And finally, and most importantly, structure the organization into a dynamic network of small cross-functional teams. At the heart of any successful sustainable agile transformation are the teams. Set up the teams in line with agile principles and values, create a supportive environment, give them challenges, and let them self-organize to deliver business benefit.

How can organizations sustain change long-term?
A lot of this is covered in our previous answer, but in our experience the key to long-term sustainability is to build your own core competency by setting up empowered communities of practice. Take empowerment outside the boundaries of people’s immediate cross-functional teams and extend it to the whole organization and the whole way of working.

Encourage knowledge-sharing via a practice/knowledge hub in order to make it easy for people to share their experiences and get help from one another.

In addition, continuously set new challenges or teams to improve. Don’t become complacent or declare victory too early. There are always better ways of working, so keep asking teams to improve in ways that will directly benefit the business.

Lastly, establish some common ground for the organization. A true learning organization must start to talk the same language. One mechanism is to use the ideas in the Essence Kernel to bring teams and practices together in a sustainable fashion. This is key to allow the free flow of knowledge and experience between the teams, and to ensuring there are equal rights for all the practices regardless of their source and heritage.

What are some of the biggest challenges organizations face during an agile transformation, and how can they avoid them?
There are many challenges that organizations face in their journey to becoming a truly lean and agile learning organization. Some of the most common include:

  1. Lack of discipline: Agile practices require discipline. Although simple to comprehend, many agile practices are hard for people to maintain as they lose sight of the values and principles that underpin their way of working. For many teams adopting agile practices, the discipline is the first thing to go as has been seen with many Scrum teams who quickly give up on daily standups, demos and retrospectives, and revert to their old practices with a thin veneer of the new terminology.
  2. Coaching becoming an end in itself: Teams new to agile need coaching to help them apply the new way of working in a way that will benefit them. Unfortunately, too many of the coaches seem to think that they are more important than the team and try to create permanent positions of power for themselves within the team. The coaches then become permanent team members whose advice is ignored once, if ever, they leave the team. The need for coaching never goes away, but it should be a natural part of everyone’s work rather than the provenance of a self-elected elite.
  3. Lack of tangible business results: As mentioned above, too many transformations fail to track the benefits they are generating for the business, and in many cases seem to leave the organization no better off than they were before.
  4. Impatience: Creating an agile organization is not something that happens overnight. Agility is no silver bullet and not every agile team, or project, will be successful. Patience is needed to see the transformation through and reap the full benefits of agility. In our experience, the biggest benefits are achieved in the second year as agility becomes business as usual, and the effects of agile working ripple through the value chain. This can be tough for many organizations with yearly planning cycles and management reshuffles, leading them to change horses too often and never create a sustainable agile organization.

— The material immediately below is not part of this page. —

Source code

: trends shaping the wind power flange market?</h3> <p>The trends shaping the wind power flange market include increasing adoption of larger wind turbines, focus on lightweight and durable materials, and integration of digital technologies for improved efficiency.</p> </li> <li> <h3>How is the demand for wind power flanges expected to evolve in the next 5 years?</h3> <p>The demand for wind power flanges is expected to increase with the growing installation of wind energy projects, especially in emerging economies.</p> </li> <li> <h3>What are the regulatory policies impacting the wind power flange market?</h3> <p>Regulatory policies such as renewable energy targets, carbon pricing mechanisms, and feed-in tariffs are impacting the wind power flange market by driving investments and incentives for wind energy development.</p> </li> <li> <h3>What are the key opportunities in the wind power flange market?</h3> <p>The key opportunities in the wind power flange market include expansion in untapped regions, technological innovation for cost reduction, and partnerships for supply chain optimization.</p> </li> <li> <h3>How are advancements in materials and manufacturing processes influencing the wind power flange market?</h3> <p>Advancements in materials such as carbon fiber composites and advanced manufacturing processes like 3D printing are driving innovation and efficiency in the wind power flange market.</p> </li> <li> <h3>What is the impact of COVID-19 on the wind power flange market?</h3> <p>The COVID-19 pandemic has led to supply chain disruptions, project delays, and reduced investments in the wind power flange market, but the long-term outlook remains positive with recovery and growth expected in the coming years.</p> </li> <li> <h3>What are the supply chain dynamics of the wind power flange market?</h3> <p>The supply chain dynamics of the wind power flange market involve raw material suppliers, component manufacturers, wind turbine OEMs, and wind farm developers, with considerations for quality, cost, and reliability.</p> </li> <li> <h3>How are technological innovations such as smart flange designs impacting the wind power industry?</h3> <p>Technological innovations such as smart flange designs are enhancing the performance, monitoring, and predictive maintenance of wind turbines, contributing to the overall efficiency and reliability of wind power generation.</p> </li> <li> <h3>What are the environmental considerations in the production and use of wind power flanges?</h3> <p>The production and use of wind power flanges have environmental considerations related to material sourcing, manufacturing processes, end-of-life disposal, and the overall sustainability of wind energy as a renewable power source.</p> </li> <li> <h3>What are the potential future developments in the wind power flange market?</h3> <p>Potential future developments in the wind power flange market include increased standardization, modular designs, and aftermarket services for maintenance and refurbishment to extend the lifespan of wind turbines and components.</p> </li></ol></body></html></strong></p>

The best way to avoid these is to take an incremental approach to adoption with clear definitions of “done” and simple aspirational measures, not just for the software but for coaching as well. Making sure that the change initiative shows business benefits frequently, celebrating success and actively removing impediments.

There are many other traps organizations can easily fall into as they struggle to become more agile, such as:

  • Gold-plating the method
  • Not really empowering the teams
  • Not preparing a proper foundation
  • Ignoring governance
  • Alienating important resources by making agility a crusade

Hopefully these are all self-explanatory, and our advice is just don’t do them.